## WORK TASK:
If a line in the entries below contains "Manager", copy it.

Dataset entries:
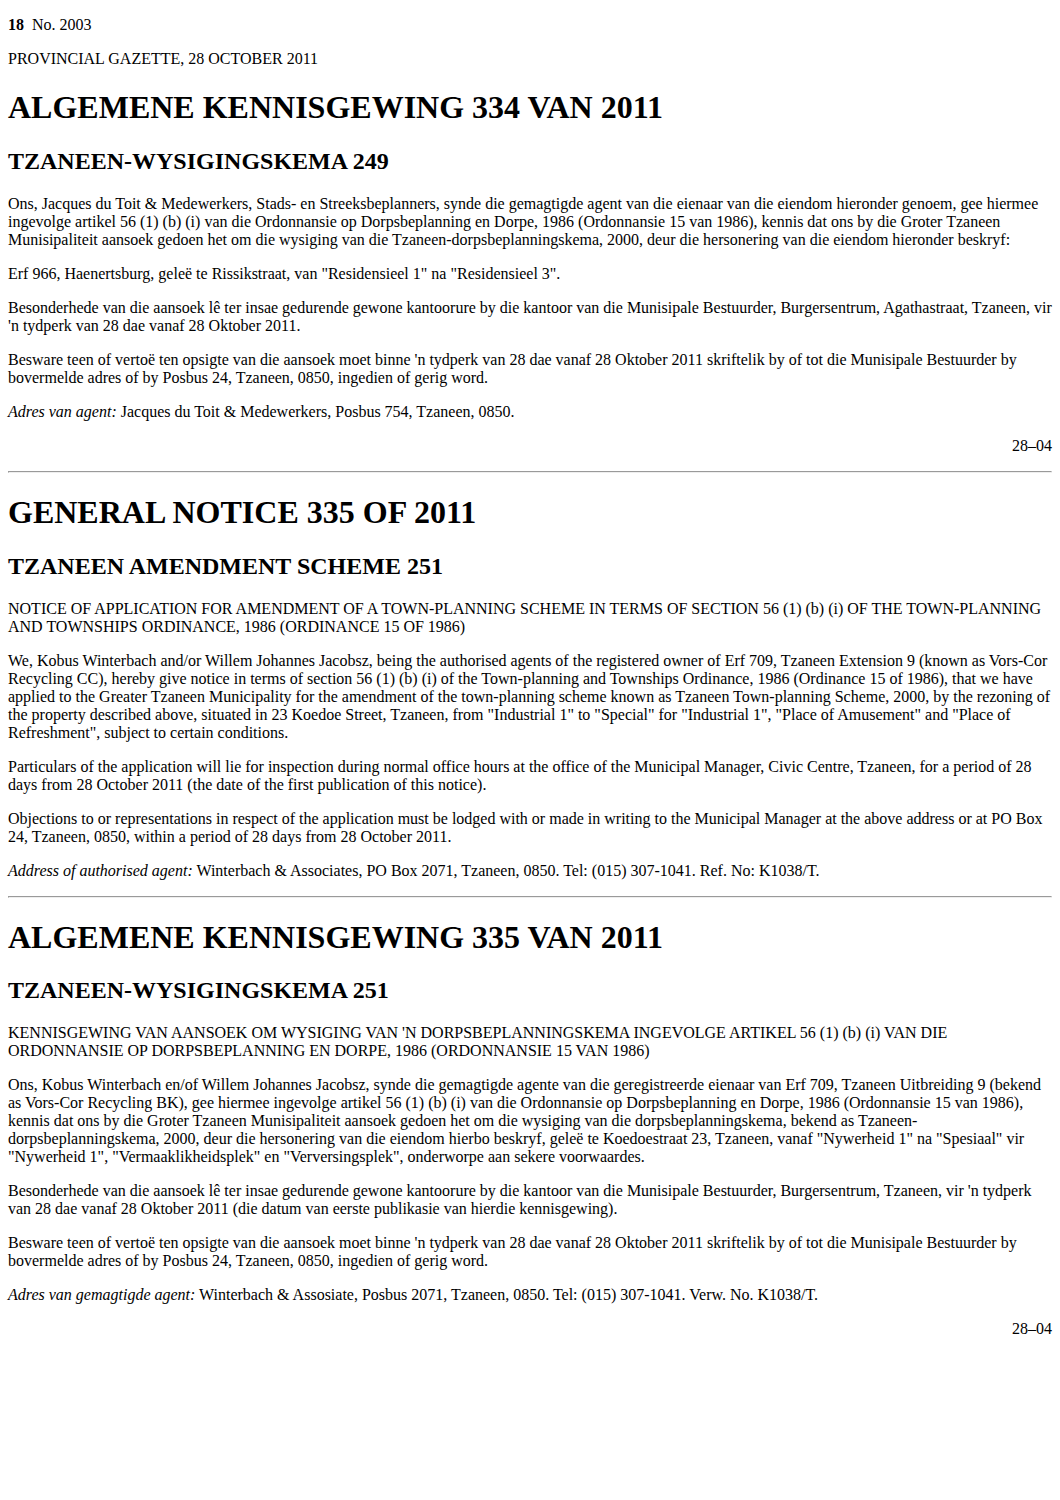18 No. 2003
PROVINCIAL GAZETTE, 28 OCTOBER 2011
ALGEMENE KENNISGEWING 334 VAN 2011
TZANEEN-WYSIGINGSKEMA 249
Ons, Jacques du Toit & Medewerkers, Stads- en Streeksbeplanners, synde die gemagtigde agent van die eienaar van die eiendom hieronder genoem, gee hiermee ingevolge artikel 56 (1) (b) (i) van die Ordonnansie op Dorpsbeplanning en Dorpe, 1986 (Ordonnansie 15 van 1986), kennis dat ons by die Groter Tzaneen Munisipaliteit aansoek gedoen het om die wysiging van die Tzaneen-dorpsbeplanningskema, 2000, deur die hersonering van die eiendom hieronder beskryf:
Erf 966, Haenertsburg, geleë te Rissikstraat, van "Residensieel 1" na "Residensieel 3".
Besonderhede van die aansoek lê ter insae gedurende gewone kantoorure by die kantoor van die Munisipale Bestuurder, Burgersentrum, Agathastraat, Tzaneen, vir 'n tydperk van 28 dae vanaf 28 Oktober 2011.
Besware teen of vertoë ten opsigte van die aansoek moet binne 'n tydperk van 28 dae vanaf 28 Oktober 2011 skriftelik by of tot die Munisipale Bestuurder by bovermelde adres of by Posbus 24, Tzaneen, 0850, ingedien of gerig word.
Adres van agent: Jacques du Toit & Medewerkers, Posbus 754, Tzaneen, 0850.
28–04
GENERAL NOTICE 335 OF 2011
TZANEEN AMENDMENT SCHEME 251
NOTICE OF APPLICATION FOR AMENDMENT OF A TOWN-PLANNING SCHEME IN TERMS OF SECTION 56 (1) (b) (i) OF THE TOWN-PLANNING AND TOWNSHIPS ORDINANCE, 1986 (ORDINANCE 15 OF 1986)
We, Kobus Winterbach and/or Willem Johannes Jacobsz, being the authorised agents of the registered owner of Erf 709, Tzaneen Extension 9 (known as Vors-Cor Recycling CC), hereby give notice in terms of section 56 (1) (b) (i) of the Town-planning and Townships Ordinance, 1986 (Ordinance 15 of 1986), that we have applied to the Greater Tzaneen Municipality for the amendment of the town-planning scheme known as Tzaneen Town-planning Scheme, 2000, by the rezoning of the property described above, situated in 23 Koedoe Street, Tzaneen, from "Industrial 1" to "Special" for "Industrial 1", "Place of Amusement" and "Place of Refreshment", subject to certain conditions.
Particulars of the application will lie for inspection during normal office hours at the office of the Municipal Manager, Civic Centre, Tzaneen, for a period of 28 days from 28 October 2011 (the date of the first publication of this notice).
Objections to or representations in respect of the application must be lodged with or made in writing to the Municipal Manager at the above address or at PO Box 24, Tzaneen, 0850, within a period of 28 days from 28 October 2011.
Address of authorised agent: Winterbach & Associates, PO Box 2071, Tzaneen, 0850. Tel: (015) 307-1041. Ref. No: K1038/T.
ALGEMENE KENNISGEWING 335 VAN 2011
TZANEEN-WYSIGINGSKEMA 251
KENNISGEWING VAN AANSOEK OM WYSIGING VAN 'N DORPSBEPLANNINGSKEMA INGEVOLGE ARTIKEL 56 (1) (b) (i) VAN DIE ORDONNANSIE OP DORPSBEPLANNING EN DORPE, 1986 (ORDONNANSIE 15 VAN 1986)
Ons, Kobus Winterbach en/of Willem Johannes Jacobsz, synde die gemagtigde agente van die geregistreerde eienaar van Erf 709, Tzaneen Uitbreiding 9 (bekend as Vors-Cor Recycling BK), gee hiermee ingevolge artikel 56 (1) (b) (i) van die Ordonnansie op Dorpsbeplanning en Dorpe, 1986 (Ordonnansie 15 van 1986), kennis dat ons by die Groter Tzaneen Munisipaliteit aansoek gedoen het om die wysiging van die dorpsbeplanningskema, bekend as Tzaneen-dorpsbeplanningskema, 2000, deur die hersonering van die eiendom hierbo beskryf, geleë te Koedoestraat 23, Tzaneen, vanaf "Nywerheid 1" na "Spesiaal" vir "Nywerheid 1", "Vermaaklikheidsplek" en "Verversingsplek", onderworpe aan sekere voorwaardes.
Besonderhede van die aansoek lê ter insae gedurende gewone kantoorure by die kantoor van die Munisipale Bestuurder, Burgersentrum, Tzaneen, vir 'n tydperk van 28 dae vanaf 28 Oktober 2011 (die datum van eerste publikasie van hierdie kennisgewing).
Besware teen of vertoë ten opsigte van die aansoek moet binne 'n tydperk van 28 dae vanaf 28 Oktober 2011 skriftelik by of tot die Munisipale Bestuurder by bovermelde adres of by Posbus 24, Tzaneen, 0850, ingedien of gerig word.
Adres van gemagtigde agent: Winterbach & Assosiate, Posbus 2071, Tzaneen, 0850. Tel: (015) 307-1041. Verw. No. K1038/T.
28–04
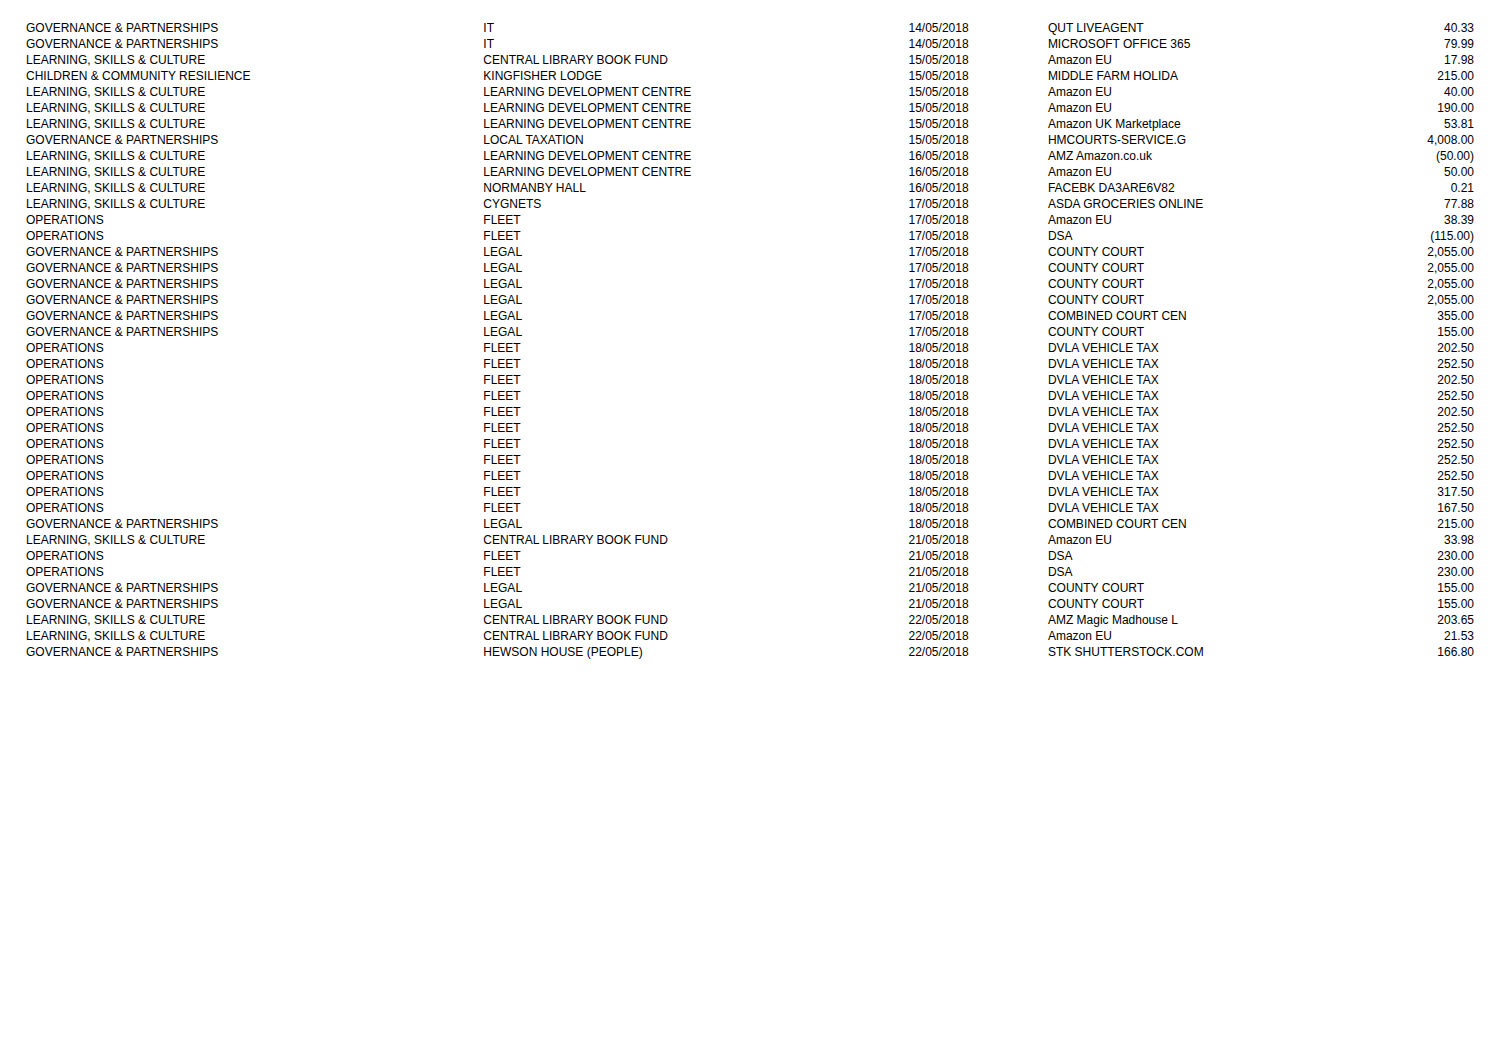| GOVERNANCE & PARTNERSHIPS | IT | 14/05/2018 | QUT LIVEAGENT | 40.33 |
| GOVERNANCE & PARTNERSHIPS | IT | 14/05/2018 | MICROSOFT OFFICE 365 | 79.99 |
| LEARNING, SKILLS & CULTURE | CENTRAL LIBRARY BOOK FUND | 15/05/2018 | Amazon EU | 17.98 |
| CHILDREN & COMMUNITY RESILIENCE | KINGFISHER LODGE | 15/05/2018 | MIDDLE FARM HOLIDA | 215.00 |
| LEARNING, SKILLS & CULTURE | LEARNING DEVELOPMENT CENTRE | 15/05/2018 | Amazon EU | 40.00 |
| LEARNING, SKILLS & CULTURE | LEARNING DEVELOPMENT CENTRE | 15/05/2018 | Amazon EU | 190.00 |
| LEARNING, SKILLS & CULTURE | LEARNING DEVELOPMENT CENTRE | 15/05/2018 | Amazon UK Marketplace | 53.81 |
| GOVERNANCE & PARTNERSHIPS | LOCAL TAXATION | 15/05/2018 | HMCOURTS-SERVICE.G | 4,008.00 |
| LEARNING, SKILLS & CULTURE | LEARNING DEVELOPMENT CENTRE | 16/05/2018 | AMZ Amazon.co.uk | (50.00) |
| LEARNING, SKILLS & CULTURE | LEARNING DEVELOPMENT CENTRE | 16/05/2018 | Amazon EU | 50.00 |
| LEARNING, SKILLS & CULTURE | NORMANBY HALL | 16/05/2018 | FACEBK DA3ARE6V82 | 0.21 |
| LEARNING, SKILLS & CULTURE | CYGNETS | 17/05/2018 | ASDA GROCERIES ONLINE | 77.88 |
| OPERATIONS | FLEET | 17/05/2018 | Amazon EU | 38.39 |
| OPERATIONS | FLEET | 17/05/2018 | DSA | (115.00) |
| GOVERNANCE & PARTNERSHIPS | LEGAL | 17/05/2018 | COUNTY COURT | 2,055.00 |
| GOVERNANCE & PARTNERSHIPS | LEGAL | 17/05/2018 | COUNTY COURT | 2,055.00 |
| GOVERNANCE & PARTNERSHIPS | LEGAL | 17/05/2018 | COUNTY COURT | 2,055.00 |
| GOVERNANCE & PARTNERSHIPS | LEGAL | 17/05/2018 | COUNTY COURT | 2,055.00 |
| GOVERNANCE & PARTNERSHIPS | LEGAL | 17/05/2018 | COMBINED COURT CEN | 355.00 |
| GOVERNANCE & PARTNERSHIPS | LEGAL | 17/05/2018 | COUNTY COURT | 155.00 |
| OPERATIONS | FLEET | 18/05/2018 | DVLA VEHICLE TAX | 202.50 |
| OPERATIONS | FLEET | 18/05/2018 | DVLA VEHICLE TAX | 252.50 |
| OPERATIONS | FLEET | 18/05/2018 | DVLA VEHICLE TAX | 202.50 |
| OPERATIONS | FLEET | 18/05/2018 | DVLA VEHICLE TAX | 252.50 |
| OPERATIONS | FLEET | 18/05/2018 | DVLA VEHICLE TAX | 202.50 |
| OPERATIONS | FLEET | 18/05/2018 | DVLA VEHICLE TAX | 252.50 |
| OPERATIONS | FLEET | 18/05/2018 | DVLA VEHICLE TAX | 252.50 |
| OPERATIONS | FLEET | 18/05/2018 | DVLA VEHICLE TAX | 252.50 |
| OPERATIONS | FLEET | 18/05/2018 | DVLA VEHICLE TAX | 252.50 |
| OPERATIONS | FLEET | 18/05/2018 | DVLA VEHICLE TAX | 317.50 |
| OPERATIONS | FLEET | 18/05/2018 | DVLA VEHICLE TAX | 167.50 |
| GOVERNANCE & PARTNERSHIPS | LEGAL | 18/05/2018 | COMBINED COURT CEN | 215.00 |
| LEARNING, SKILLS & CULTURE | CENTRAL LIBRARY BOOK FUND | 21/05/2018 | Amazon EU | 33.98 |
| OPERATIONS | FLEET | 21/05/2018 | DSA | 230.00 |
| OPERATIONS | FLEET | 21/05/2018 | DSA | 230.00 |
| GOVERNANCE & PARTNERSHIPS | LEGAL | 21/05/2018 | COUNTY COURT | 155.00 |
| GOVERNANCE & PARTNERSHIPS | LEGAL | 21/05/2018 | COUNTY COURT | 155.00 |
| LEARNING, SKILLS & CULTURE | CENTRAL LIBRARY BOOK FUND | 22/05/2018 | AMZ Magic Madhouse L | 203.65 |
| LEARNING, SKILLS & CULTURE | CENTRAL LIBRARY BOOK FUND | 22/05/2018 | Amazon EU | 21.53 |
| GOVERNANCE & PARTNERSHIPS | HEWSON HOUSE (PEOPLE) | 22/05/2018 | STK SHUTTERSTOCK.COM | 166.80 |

## YOUR SOLUTION:
Particulars of the application will lie for inspection during normal office hours at the office of the Municipal Manager, Civic Centre, Tzaneen, for a period of 28 days from 28 October 2011 (the date of the first publication of this notice).
Objections to or representations in respect of the application must be lodged with or made in writing to the Municipal Manager at the above address or at PO Box 24, Tzaneen, 0850, within a period of 28 days from 28 October 2011.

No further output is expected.